Throughout the book, Anderson’s authorial voice conveys his pride at being part of This Is the Army — and that’s entirely justified considering what he and his colleagues endured to carry a full-fledged, professionally executed musical comedy to the ends of the civilized world in order to salvage the morale of service personnel. In a 1945 letter to his wife from the Pacific theater of war, Anderson recounts an epiphany of “how lucky we [the members of the This Is the Army detachment] are”:

We’ve begun giving shows under impossible difficulties – small stages out in the open with thousands of boys on the benches, on the ground, in trees or trucks – trying to give them a Broadway show out of nothing, our guys hovering around a lantern in a small tent, putting on makeup and costumes without seeing, me running up homemade ladders focusing what lights we can operate fifteen minutes before overture. All sorts of hurried measures by everyone to do as much show as possible. And the amazing thing is, it is a Broadway show and they go crazy watching it. God, they shout and laugh and beat their hands in applause and our boys play as they never played.

Yet at times, The Songwriter Goes to War has a melancholic undertone; and that’s perhaps inevitable in the recollections of one who knows himself to be among the last comrades standing. “Now that it is hard to find more than two dozen of us still alive out of the three hundred twenty-five or more who were involved in the show at one time or another in its history,” Anderson writes. Of course, it’s not just catastrophic illnesses such as AIDS that have decimated the ranks, but time itself has carried off the majority of those on the This Is the Army tour, including Berlin himself. “One of my greatest regrets,” writes Anderson, “is that I didn’t write this book in time for Mr. B. to see it.”

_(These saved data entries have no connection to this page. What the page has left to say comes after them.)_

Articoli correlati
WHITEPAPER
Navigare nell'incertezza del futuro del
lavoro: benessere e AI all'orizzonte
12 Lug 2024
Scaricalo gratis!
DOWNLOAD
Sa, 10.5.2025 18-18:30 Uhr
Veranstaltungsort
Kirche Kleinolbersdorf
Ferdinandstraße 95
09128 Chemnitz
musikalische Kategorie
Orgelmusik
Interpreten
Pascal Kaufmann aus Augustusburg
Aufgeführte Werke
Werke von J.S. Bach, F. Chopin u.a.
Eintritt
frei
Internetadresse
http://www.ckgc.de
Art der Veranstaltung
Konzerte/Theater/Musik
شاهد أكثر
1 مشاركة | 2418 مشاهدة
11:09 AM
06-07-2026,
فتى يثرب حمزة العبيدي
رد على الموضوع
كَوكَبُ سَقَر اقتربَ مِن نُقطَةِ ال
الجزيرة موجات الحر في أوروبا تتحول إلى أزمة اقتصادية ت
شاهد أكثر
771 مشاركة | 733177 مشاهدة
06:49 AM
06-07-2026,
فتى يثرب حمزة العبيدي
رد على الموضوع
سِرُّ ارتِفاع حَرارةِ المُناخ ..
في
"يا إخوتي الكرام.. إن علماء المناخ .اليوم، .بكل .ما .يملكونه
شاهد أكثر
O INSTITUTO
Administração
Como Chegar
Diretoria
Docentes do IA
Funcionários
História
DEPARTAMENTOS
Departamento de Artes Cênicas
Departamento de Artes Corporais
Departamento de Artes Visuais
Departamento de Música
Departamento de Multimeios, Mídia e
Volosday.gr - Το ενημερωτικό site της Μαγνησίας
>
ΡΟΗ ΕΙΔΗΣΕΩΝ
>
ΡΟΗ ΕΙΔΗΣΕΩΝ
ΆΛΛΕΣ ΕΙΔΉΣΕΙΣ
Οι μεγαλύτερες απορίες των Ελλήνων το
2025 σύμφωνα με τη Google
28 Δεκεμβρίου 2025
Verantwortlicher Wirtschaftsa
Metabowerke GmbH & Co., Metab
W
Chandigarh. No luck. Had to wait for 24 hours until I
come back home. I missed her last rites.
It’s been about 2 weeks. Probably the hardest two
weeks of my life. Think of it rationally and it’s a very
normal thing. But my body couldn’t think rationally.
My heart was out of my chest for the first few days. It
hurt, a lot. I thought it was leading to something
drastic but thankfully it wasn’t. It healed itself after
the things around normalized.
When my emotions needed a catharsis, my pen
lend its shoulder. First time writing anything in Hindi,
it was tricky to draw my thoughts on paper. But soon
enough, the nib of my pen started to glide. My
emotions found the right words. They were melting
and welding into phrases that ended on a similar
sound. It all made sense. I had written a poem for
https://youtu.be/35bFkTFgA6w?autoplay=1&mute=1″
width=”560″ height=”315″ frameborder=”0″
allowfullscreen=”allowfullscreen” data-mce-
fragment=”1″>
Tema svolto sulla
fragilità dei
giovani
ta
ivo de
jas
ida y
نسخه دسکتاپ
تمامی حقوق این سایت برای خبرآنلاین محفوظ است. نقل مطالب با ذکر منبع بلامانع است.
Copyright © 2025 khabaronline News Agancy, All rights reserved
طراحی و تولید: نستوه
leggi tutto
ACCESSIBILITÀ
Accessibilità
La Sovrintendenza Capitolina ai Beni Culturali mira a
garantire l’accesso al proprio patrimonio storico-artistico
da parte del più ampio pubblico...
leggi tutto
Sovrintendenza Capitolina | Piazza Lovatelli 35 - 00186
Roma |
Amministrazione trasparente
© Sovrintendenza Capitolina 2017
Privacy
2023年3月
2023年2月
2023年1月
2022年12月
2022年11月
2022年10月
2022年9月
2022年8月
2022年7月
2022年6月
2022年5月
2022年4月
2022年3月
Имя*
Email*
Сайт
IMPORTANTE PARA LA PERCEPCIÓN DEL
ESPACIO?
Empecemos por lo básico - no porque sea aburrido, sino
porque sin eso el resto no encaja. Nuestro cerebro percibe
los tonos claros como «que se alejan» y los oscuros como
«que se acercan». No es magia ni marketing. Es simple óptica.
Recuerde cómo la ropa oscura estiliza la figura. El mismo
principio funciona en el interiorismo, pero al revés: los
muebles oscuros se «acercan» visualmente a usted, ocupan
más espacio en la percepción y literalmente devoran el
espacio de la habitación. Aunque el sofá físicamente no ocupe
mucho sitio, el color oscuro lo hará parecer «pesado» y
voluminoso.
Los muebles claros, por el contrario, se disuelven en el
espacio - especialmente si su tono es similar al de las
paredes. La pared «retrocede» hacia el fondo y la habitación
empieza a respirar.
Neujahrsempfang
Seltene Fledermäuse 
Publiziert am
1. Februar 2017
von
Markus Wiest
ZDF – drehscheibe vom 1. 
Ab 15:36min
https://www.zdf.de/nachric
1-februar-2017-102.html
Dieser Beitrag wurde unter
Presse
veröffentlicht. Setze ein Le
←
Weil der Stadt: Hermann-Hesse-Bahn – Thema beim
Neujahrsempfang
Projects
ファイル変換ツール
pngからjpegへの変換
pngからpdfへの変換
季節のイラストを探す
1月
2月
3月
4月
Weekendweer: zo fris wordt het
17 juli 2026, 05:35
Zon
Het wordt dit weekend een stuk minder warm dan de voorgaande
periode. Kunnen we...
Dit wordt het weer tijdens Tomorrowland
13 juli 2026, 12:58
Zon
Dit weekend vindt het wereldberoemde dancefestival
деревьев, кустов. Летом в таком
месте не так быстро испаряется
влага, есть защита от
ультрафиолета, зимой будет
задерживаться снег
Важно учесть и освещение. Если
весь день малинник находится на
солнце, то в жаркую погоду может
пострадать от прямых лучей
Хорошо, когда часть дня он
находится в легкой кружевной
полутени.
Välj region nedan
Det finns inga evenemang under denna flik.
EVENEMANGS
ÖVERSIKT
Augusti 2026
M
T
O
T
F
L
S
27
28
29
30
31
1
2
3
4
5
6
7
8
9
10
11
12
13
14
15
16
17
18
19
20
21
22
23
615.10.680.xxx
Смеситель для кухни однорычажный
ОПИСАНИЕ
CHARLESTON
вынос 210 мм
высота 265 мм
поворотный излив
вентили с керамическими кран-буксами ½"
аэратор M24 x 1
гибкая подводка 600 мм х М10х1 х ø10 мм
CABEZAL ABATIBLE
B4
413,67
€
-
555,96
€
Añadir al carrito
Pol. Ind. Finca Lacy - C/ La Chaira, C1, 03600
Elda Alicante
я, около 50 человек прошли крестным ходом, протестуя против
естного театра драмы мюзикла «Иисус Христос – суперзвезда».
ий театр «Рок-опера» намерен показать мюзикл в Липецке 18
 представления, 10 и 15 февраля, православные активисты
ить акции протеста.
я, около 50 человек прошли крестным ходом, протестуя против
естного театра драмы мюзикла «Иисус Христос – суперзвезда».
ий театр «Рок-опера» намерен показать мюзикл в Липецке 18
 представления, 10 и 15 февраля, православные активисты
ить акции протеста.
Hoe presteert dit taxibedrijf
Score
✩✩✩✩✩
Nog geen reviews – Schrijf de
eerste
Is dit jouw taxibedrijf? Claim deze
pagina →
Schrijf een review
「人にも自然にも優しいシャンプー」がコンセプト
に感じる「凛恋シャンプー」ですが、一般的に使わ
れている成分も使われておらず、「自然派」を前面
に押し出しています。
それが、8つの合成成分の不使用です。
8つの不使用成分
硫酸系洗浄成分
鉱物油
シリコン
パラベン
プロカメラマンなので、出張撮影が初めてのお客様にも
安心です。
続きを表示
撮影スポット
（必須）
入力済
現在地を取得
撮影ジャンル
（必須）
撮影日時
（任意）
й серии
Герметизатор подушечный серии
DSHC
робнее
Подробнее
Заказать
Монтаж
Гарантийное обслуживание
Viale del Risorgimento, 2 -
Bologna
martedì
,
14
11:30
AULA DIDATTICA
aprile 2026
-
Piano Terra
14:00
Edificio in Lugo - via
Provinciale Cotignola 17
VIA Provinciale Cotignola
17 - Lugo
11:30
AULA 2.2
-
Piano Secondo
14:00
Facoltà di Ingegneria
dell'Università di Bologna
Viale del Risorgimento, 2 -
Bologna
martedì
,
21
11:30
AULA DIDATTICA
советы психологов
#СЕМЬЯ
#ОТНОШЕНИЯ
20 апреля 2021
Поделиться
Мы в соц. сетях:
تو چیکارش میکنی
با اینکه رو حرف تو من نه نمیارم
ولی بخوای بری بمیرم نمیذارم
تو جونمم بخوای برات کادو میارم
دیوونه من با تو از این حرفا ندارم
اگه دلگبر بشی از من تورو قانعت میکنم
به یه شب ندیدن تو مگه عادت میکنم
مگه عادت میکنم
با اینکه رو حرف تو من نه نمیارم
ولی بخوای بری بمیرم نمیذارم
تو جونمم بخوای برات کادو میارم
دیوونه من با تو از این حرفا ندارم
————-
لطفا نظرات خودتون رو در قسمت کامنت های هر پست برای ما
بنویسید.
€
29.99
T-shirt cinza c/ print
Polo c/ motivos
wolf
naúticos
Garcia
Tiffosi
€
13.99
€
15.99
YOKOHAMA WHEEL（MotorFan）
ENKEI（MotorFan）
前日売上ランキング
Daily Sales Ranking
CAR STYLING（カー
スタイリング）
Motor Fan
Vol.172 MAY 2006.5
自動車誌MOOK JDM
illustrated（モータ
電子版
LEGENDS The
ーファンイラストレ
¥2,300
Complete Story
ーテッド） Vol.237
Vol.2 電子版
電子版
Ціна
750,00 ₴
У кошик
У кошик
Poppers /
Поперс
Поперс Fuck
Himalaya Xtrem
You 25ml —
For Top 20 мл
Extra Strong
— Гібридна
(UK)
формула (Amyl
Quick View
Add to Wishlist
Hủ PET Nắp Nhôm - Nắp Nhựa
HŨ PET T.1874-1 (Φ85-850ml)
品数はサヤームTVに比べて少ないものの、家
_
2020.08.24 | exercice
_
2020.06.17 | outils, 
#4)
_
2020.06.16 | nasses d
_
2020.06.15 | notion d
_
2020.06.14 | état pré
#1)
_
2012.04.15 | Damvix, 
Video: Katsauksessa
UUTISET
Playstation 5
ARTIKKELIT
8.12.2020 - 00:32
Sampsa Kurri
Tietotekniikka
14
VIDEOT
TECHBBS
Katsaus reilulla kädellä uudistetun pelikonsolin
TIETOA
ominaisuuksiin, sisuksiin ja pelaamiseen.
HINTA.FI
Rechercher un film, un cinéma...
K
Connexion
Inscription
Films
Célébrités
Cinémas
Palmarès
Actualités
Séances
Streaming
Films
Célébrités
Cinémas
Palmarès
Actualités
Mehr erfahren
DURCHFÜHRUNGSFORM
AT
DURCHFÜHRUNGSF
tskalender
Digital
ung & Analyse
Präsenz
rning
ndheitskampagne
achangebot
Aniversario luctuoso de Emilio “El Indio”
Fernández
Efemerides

While Berlin may be gone, The Songwriter Goes to War preserves for posterity a chapter in theater history for which he was largely responsible. The self-effacing composer, however, would no doubt say that The Songwriter Goes to War is a fitting tribute to a band of artists and technicians who employed their talents and their training to serve country and countrymen to the best of their ability in a time of war.